Greatest hits album by Sandie Shaw
- Released: 1966
- Genre: Pop
- Label: Pye

Sandie Shaw chronology
| Me (1965) | The Golden Hits of Sandie Shaw (1966) | Puppet on a String (1967) |

= The Golden Hits of Sandie Shaw =

The Golden Hits of Sandie Shaw is a compilation album by the British singer Sandie Shaw. Released in April 1966 by Pye Records on their budget Golden Guinea label, it contains all of the "A" sides and "B" sides of all her UK chart singles from 1964 to the end of 1965, which was technically all of her singles apart from her first which had failed to make an impression on the chart. The Golden Hits compilation did not enter the UK Albums Chart. This album has never been released on CD.

Professional ratings
Review scores
| Source | Rating |
| Record Mirror |  |

==Track listing and song information==
1. "(There's) Always Something There to Remind Me"
2. "Long Live Love"
3. "Don't You Know"
4. "I've Heard About Him"
5. "I'd Be Far Better Off Without You"
6. "I'll Stop at Nothing"
7. "How Can You Tell"
8. "You Can't Blame Him"
9. "Don't You Count On It"
10. "Message Understood"
11. "If Ever You Need Me"
12. "Girl Don't Come"

Of the twelve songs featured on The Golden Hits of Sandie Shaw, eleven are written by Chris Andrews who was hired as Shaw's songwriter on her signing to Pye Records in 1964. The only song not written by him is the opener of side one - Shaw's breakthrough single "(There's) Always Something There to Remind Me," which is by American songwriting duo Burt Bacharach and Hal David. The song had originally been a minor hit in the US for Lou Johnson and was discovered by Shaw's manager, Eve Taylor, on a song-hunting trip to America. Shaw's version of the song was her breakthrough single, staying at number one on the UK Singles Chart for three weeks in the autumn of 1964.

Shaw's other number one single by this point, "Long Live Love", is the second track on The Golden Hits and is followed by the "B" sides to "Always Something There To Remind Me" and "Long Live Love" - a ballad entitled "Don't You Know" and the slightly more upbeat "I've Heard About Him." Next comes the ballad "I'd Be Far Better Off Without You," originally the "A" side follow-up to "Always Something There To Remind Me" but switched to the "B" side shortly after the record's release in favour of the original "B" side "Girl Don't Come." Side one of The Golden Hits ends with Shaw's third Top 5 hit "I'll Stop at Nothing".
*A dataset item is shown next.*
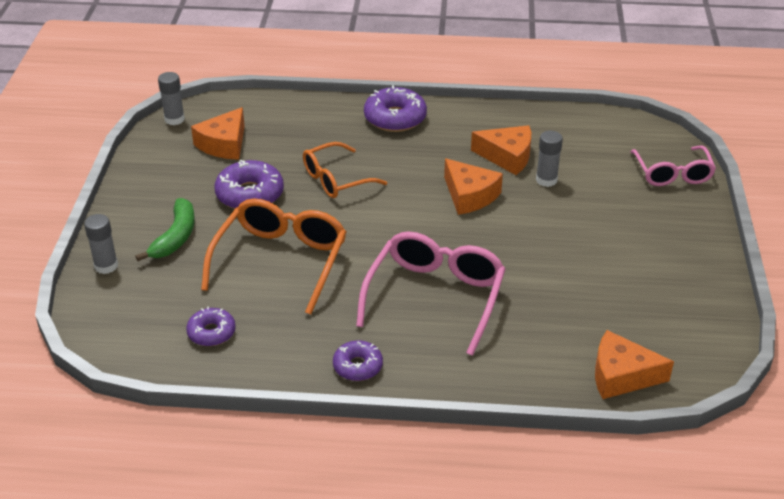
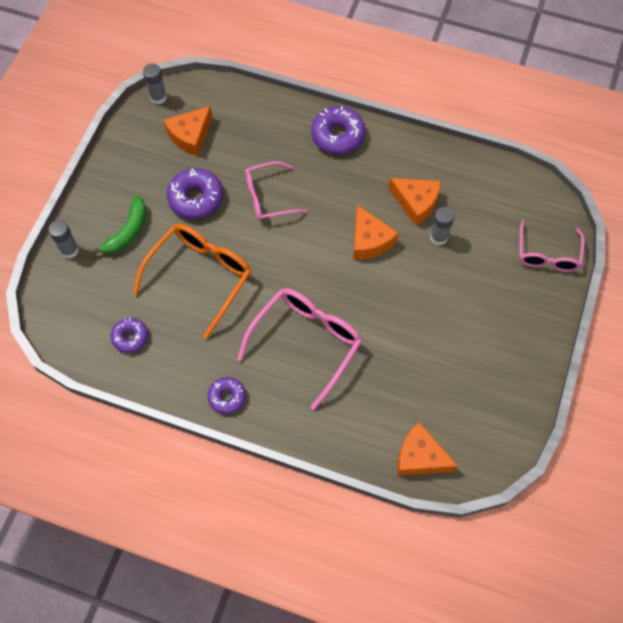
camera: 15 degrees right, 25 degrees up
(336, 180) = (268, 197): orange glasses -> pink glasses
Side two begins with the upbeat "How Can You Tell" - her first single since her breakthrough not to make the Top 10 (it peaked at number 21). Next comes "You Can't Blame Him" - the "B" side to "I'll Stop at Nothing" and then "Don't You Count On It," the "B" side to "Message Understood," Shaw's fifth Top 10 which is the next song on The Golden Hits. The final ballad on the album is "If Ever You Need Me," which was the "B" side to "How Can You Tell" and the album ends with "Girl Don't Come," her second Top 3 hit.